Retrouver le sens de l’école laïque par un retour au citoyen
Si l’on entend faire que l’école soit laïque, ce n’est pas par lubie, mais parce que cela correspond à une conception de la transmission de la connaissance, du savoir, en lien avec la construction du futur citoyen. C’est-à-dire d’un individu conscient de son rôle social, de ses responsabilités collectives. Pour être accessible à égalité pour chacun, cet accès au savoir nécessite de laisser l’influence des croyances diverses, qui relèvent d’un sentiment personnel, à la porte de l’école, pour faire toute sa place à la transmission de ce qui a été acquis par l’expérience, aux apports de l’évolution qui valent pour tous, et connaissent un mouvement ininterrompu. Nos libertés politiques, civiques, sociales, en découlent, non sans quelques combats pour le progrès, jusque parfois contre l’obscurantisme religieux.
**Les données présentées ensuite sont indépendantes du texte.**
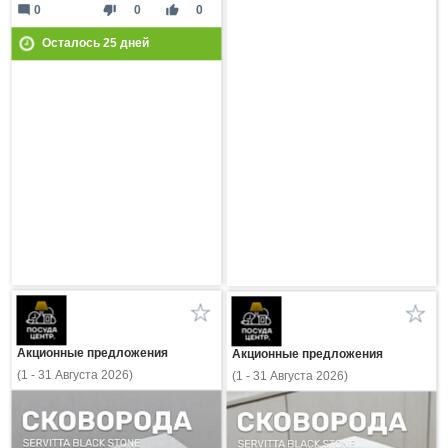
mode_comment
thumb_down
thumb_up
0
0
0
Осталось
25
дней
Акционные предложения
Акционные предложения
(1 - 31 Августа 2026)
(1 - 31 Августа 2026)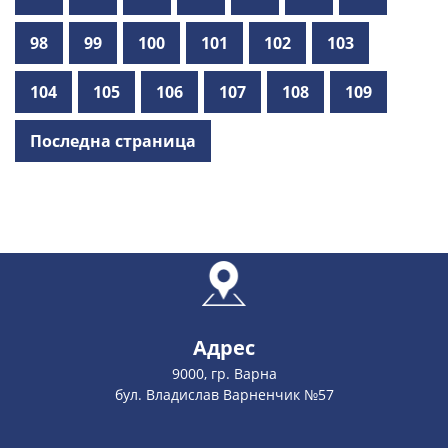
98
99
100
101
102
103
104
105
106
107
108
109
Последна страница
Адрес
9000, гр. Варна
бул. Владислав Варненчик №57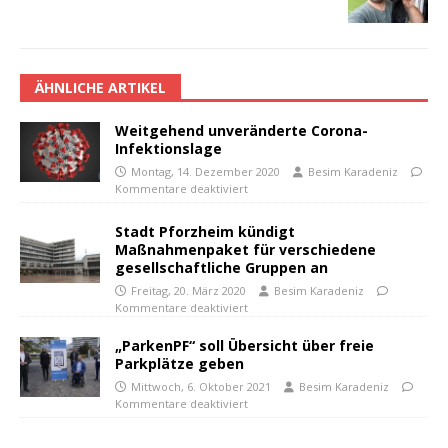
ÄHNLICHE ARTIKEL
Weitgehend unveränderte Corona-
Infektionslage
Montag, 14. Dezember 2020
Besim Karadeniz
Kommentare deaktiviert
Stadt Pforzheim kündigt
Maßnahmenpaket für verschiedene
gesellschaftliche Gruppen an
Freitag, 20. März 2020
Besim Karadeniz
Kommentare deaktiviert
„ParkenPF“ soll Übersicht über freie
Parkplätze geben
Mittwoch, 6. Oktober 2021
Besim Karadeniz
Kommentare deaktiviert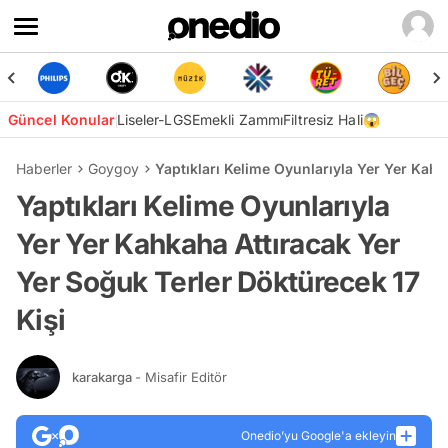
Güncel Konular
Liseler-LGS
Emekli Zammı
Filtresiz Hali😱
Haberler
Goygoy
Yaptıkları Kelime Oyunlarıyla Yer Yer Kahk
Yaptıkları Kelime Oyunlarıyla
Yer Yer Kahkaha Attıracak Yer
Yer Soğuk Terler Döktürecek 17
Kişi
karakarga
- Misafir Editör
Onedio’yu Google'a ekleyin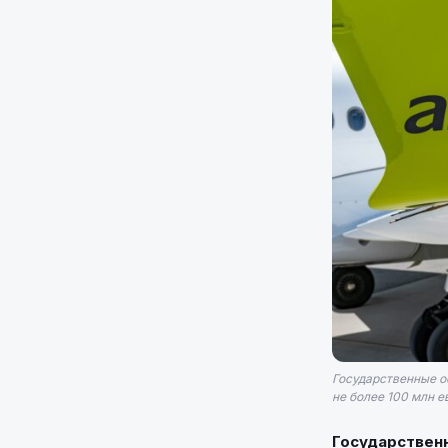
Государственные о
не более 100 млн е
Государственн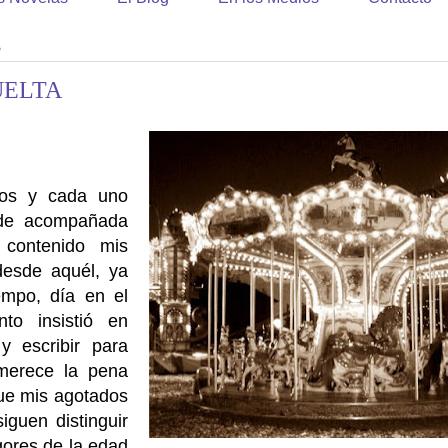
5
UELTA
dos y cada uno
de acompañada
contenido mis
desde aquél, ya
empo, día en el
to insistió en
y escribir para
merece la pena
ue mis agotados
iguen distinguir
igores de la edad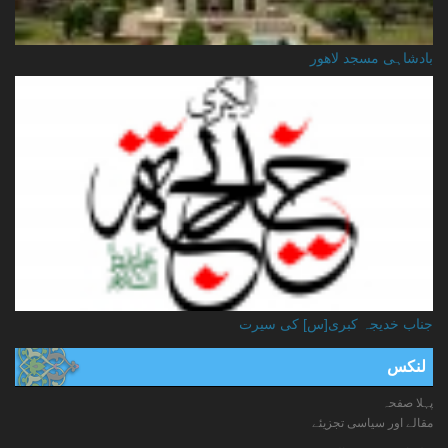
بادشاہی مسجد لاهور
جناب خدیجہ کبری[س] کی سیرت
لنکس
پہلا صفحہ
مقالے اور سیاسی تجزیئے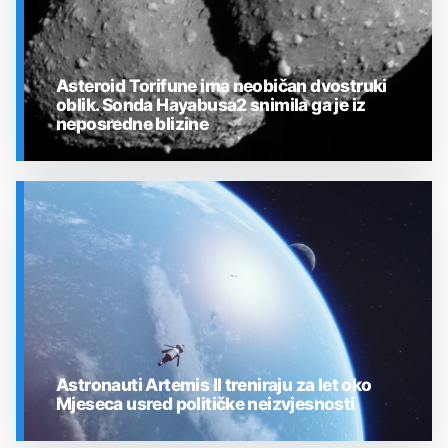
Asteroid Torifune ima neobičan dvostruki
oblik. Sonda Hayabusa2 snimila ga je iz
neposredne blizine
SVEMIR
Astronauti Artemis II treniraju za let oko
Mjeseca usred političke neizvjesnosti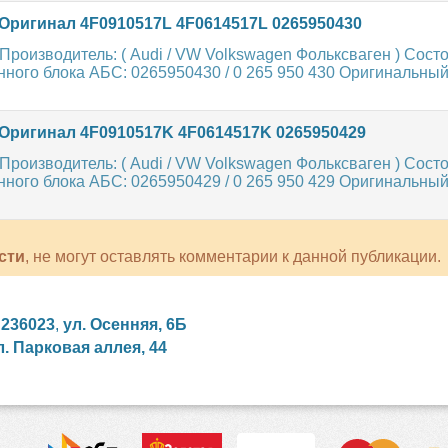
Оригинал 4F0910517L 4F0614517L 0265950430
роизводитель: ( Audi / VW Volkswagen Фольксваген ) Состо
ного блока АБС: 0265950430 / 0 265 950 430 Оригинальный
Оригинал 4F0910517K 4F0614517K 0265950429
роизводитель: ( Audi / VW Volkswagen Фольксваген ) Состо
ного блока АБС: 0265950429 / 0 265 950 429 Оригинальны
сти
, не могут оставлять комментарии к данной публикации.
,
236023
,
ул. Осенняя, 6Б
л. Парковая аллея, 44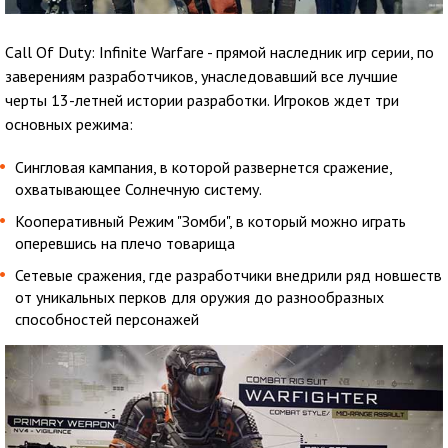
Call Of Duty: Infinite Warfare - прямой наследник игр серии, по
заверениям разработчиков, унаследовавший все лучшие
черты 13-летней истории разработки. Игроков ждет три
основных режима:
Сингловая кампания, в которой развернется сражение,
охватывающее Солнечную систему.
Кооперативный Режим "Зомби", в который можно играть
оперевшись на плечо товарища
Сетевые сражения, где разработчики внедрили ряд новшеств
от уникальных перков для оружия до разнообразных
способностей персонажей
Comme le souligne le Préambule de la Constitution du 27 octobre 1946, IVe République, confirmé par celui de la Constitution du 4 octobre 1958, de la Ve, » la Nation garantit l’égal accès de l’enfant et de l’adulte à l’instruction, à la formation et à la culture ; l’organisation de l’enseignement public gratuit et laïque à tous les degrés est un devoir de l’Etat « . L’Art. L 141-5-2, du Code de l’éducation en conséquence affirme : « L’Etat protège la liberté de conscience des élèves. Les comportements constitutifs de pressions sur les croyances des élèves ou de tentatives d’endoctrinement de ceux-ci sont interdits dans les écoles publiques et les établissements publics locaux d’enseignement, à leurs abords immédiats et pendant toute activité liée à l’enseignement. » Et concernant de façon générale la transmission du « savoir » jusqu’à l’enseignement supérieur, Art. L 141-6, que le service public laïque « est indépendant de toute emprise politique, économique, religieuse ou idéologique ; Il tend à l’objectivité du savoir… ». Un savoir qui n’a de valeur que replacé dans le cadre de cet apprentissage du citoyen, comme sens commun, comme conscience sociale. Ce citoyen, c’est celui qui appartient au corps politique souverain, qui est censé en tant que tel être le coauteur de la loi à laquelle il obéit, en participant aux grands choix de la cité et à ses affaires. C’est à cela qu’il faut redonner son effectivité, et ainsi, sa puissance de conviction, d’adhésion à la nation, pour que la défense de la laïcité soit soutenable comme dimension fondamentale de la République. C’est l’idée de faire peuple à laquelle il faut réinsuffler sa force de cohésion, de responsabilité, d’autant qu’il est censé dans nos institutions être l’unique source du pouvoir politique.
Guylain Chevrier
Président du CDAFAL 94
Docteur en histoire. Formateur, enseignant.